Giter Club home page Giter Club logo

genre's Introduction

The GENRE (Generative ENtity REtrieval) system as presented in Autoregressive Entity Retrieval implemented in pytorch.

@inproceedings{decao2020autoregressive,
  title={Autoregressive Entity Retrieval},
  author={Nicola De Cao and Gautier Izacard and Sebastian Riedel and Fabio Petroni},
  booktitle={International Conference on Learning Representations},
  url={https://openreview.net/forum?id=5k8F6UU39V},
  year={2021}
}

The mGENRE system as presented in Multilingual Autoregressive Entity Linking

@inproceedings{decao2020multilingual,
  title={Multilingual Autoregressive Entity Linking}, 
  author={Nicola De Cao and Ledell Wu and Kashyap Popat and Mikel Artetxe and 
          Naman Goyal and Mikhail Plekhanov and Luke Zettlemoyer and 
          Nicola Cancedda and Sebastian Riedel and Fabio Petroni},
  booktitle={arXiv pre-print 2103.12528},
  url={https://arxiv.org/abs/2103.12528},
  year={2021},
}

Please consider citing our works if you use code from this repository.

Exercise tasks →
**a.** Answer these from the GENRE introduction above, each on its own line and marked the same way:
(i) What does the acronym GENRE stand for?
(ii) In what framework is the GENRE system implemented?
(iii) What booktitle does the citation for the mGENRE paper give?
**b.** List every author credited on the Autoregressive Entity Retrieval paper in the GENRE introduction.
**c.** Pick up the GENRE introduction right after its final sentence and keep writing it.

Data for review →
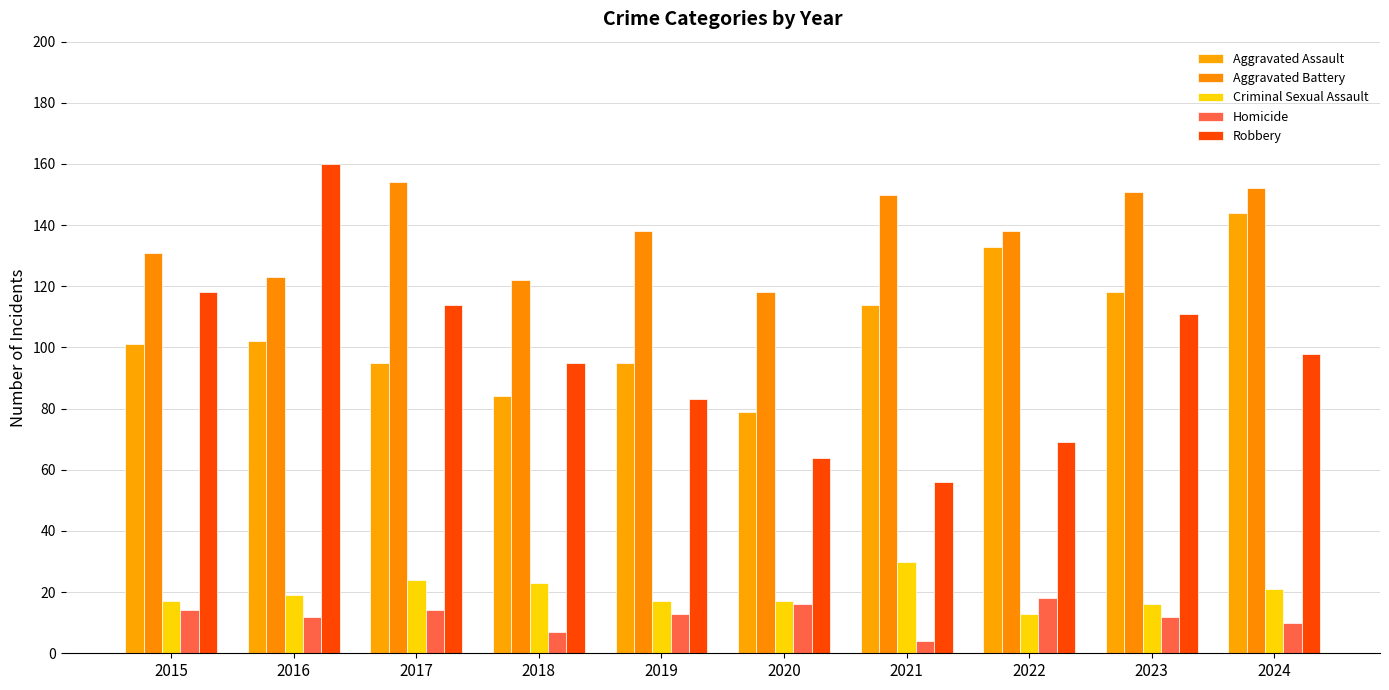

The value of Aggravated Battery at 2018 is 122. True or false?

True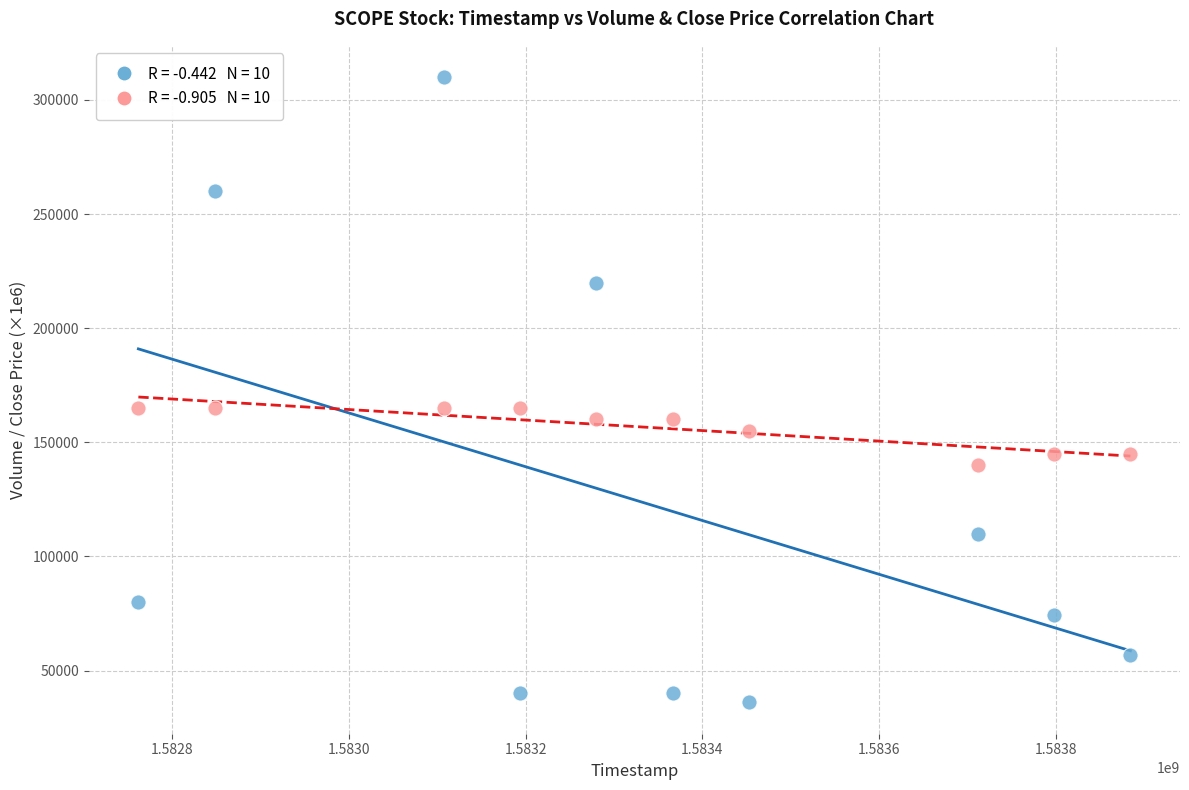

Across all data points, what is the range of Y values (max minus min)?

274000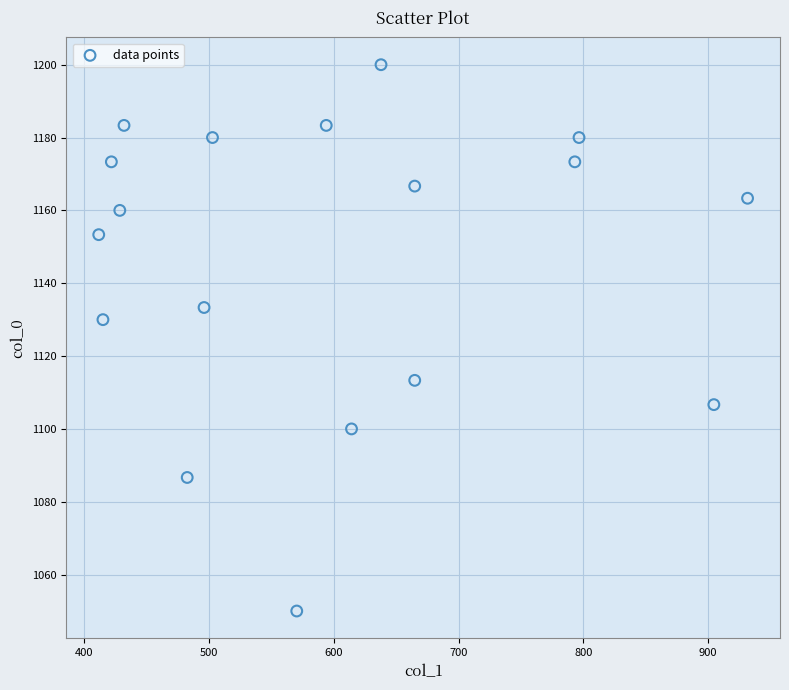

What is the range of Y values (max minus min)?

150.0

Answers →
**a.**
(i) Generative ENtity REtrieval
(ii) pytorch
(iii) arXiv pre-print 2103.12528

**b.** Nicola De Cao, Gautier Izacard, Sebastian Riedel, Fabio Petroni

**c.**
In a nutshell, (m)GENRE uses a sequence-to-sequence approach to entity retrieval (e.g., linking), based on fine-tuned BART architecture or mBART (for multilingual). (m)GENRE performs retrieval generating the unique entity name conditioned on the input text using constrained beam search to only generate valid identifiers. Here an example of generation for Wikipedia page retrieval for open-domain question answering:

For end-to-end entity linking GENRE re-generates the input text annotated with a markup:

GENRE achieves state-of-the-art results on multiple datasets.

mGENRE performs multilingual entity linking in 100+ languages treating language as latent variables and marginalizing over them:

Main dependencies

  • python>=3.7
  • pytorch>=1.6
  • fairseq>=0.10 (optional for training GENRE) NOTE: fairseq is going though changing without backward compatibility. Install fairseq from source and use this commit for reproducibilty. See here for the current PR that should fix fairseq/master.
  • transformers>=4.2 (optional for inference of GENRE)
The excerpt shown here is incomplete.